◆ WORK INSTRUCTIONS
1. In the forum thread about Skype, reproduce everything from "All the time!" down to "(Jul 20, 2008)".
2. Carry on the forum thread about Skype, picking up after its final line.

◆ READING PASSAGE
******************************

# skype



## rangitoto (Apr 25, 2011)

any one use this


----------



## xabiaxica (Jun 23, 2009)

rangitoto said:


> any one use this


yes................and just about everyone I know


----------



## Seb* (Mar 22, 2009)

xabiachica said:


> yes................and just about everyone I know


yep


----------



## jojo (Sep 20, 2007)

yep!

Jo xxx


----------



## JulyB (Jul 18, 2011)

All the time! It's great although it sometimes can make people sound a little robotic if the connection isn't brilliant. 

But it's fantastic to be able to talk for hours on video phone for free. It's like living in the future.


----------



## sat (Jul 20, 2008)

There are many similar system like skpe around also.

MSN Messenger Live has been around for a lot longer, and does what Skype does, for free, PC to PC.
However, the benefit of Skype is that it allows you to call from your PC to a landline, for a chrge via your Skype account


----------



## jojo (Sep 20, 2007)

My daughter uses something similar on facebook I believe too????

Jo xxx


----------



## xabiaxica (Jun 23, 2009)

jojo said:


> My daughter uses something similar on facebook I believe too????
> 
> Jo xxx


does facebook have a webcam option 



better check I have it permanently disabled if it has...................


----------



## fourgotospain (May 4, 2009)

> any one use this


Constantly since 2008. In Spain it's the internet speed that is the limiting factor - for a good clear webcam call you need 1/2 megabyte UPLOAD speed.


----------



## jojo (Sep 20, 2007)

xabiachica said:


> does facebook have a webcam option
> 
> 
> 
> better check I have it permanently disabled if it has...................


I think so???? Ruby was banging on the other day about how she can now chat to her friends in Spain on facebook properly and see them on a webcam............. I glazed over TBH. I'll ask her when she wakes up!!!!

Jo xxx


----------



## Seb* (Mar 22, 2009)

xabiachica said:


> does facebook have a webcam option
> 
> 
> 
> better check I have it permanently disabled if it has...................


Facebook integrated Skype some months ago, so yes it offers video chat. It's fully FB integrated but is realised via Skype and their servers (no skype account needed, it automatically generates one for every call).


----------



## xabiaxica (Jun 23, 2009)

Seb* said:


> Facebook integrated Skype some months ago, so yes it offers video chat. It's fully FB integrated but is realised via Skype and their servers (no skype account needed, it automatically generates one for every call).

******************************

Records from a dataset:

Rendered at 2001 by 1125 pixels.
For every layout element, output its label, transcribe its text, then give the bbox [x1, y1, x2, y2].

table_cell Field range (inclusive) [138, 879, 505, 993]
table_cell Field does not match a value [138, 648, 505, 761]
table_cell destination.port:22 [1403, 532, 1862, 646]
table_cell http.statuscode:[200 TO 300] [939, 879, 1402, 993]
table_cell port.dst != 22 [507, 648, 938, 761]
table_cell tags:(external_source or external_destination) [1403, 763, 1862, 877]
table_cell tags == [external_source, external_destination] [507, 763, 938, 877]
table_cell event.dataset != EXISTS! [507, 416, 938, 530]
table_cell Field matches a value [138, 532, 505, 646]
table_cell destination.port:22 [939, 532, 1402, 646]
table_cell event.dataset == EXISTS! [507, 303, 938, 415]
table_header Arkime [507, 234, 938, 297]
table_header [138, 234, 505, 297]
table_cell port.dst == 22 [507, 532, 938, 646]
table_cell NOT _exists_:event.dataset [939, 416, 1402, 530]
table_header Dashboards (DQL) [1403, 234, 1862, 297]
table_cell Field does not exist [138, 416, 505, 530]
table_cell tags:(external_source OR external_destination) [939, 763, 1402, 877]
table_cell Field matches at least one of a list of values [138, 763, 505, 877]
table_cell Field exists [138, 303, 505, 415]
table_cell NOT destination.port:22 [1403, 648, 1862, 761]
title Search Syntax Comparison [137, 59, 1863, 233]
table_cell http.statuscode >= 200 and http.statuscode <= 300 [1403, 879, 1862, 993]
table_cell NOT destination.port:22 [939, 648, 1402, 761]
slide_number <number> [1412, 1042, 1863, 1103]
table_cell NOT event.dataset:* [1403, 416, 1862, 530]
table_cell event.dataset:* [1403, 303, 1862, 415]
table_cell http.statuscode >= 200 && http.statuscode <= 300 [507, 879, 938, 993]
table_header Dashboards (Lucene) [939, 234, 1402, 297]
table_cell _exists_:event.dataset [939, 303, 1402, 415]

******************************

◆ FINAL RESULTS
1.
All the time! It's great although it sometimes can make people sound a little robotic if the connection isn't brilliant. 

But it's fantastic to be able to talk for hours on video phone for free. It's like living in the future.


----------



## sat (Jul 20, 2008)

2.
really???

I had no idea


----------



## Beachcomber (May 10, 2009)

A good addition is a Skype Wi-Fi Dualphone which connects directly to the router so you can use it without the computer being switched on.


----------



## Alcalaina (Aug 6, 2010)

I use it for phoning the UK but never, never, never with the webcam. It makes me look like a gorilla.

I also use it for sending longish texts to mobiles because I hate the touch pad on mine.

Next time I go to the UK I will try Skype To Go for calling home from my mobile.


----------



## 90199 (Mar 21, 2010)

Alcalaina said:


> I use it for phoning the UK but never, never, never with the webcam. It makes me look like a gorilla.


----------



## stevelin (Apr 25, 2009)

All the time to speak to my grandchildren via the webcam


----------



## Guest (Sep 22, 2011)

I use it on PC´s and an android phone. Our home BB was changed to cable recently (boo hiss) and the upload speed is simply awful. My Android (Vodafone ES) gets 5.5Mbps down and around 1Mbps up, so have started to use it more than PC. 

Picture quality will vary between phone models, but most decent Android phones have at least a 3 mega pixel rear-facing camera. Majority of Androids have WiFi, so if you´re on a mean 3G data allowance, you can tether to a WiFi network and use it without compromising your allowance. Given the number of bars with free WiFi, this makes for an altogether pleasant way to enjoy a beer or three and natter with friends/family. Hic.


----------



## Guest (Sep 22, 2011)

Been using it since 2004 ish some problems sometimes but mostly ok.


----------



## thrax (Nov 13, 2008)

Been using it since it started but I can't remember when that was. SOmeone here said that you need an upload of around 500kbps which is correct. However, voice only works with much slower upload speeds which, of course, is still free and therefore very useful. We've just signed up with an ISP who also provides us with a UK telephone number so friends in UK can call us at a cost of no more than a local call or free if they are on the right package nad we also have a Spanish landline number without the hassle of a telephone wire!! We get free calls to landlines almost everywhere in the world, but apart from exploring six degrees of seperation I don't know that many people worldwide. However it's fantastic for friends and relatives we have in UK and Aussie land because they don't all use Skype.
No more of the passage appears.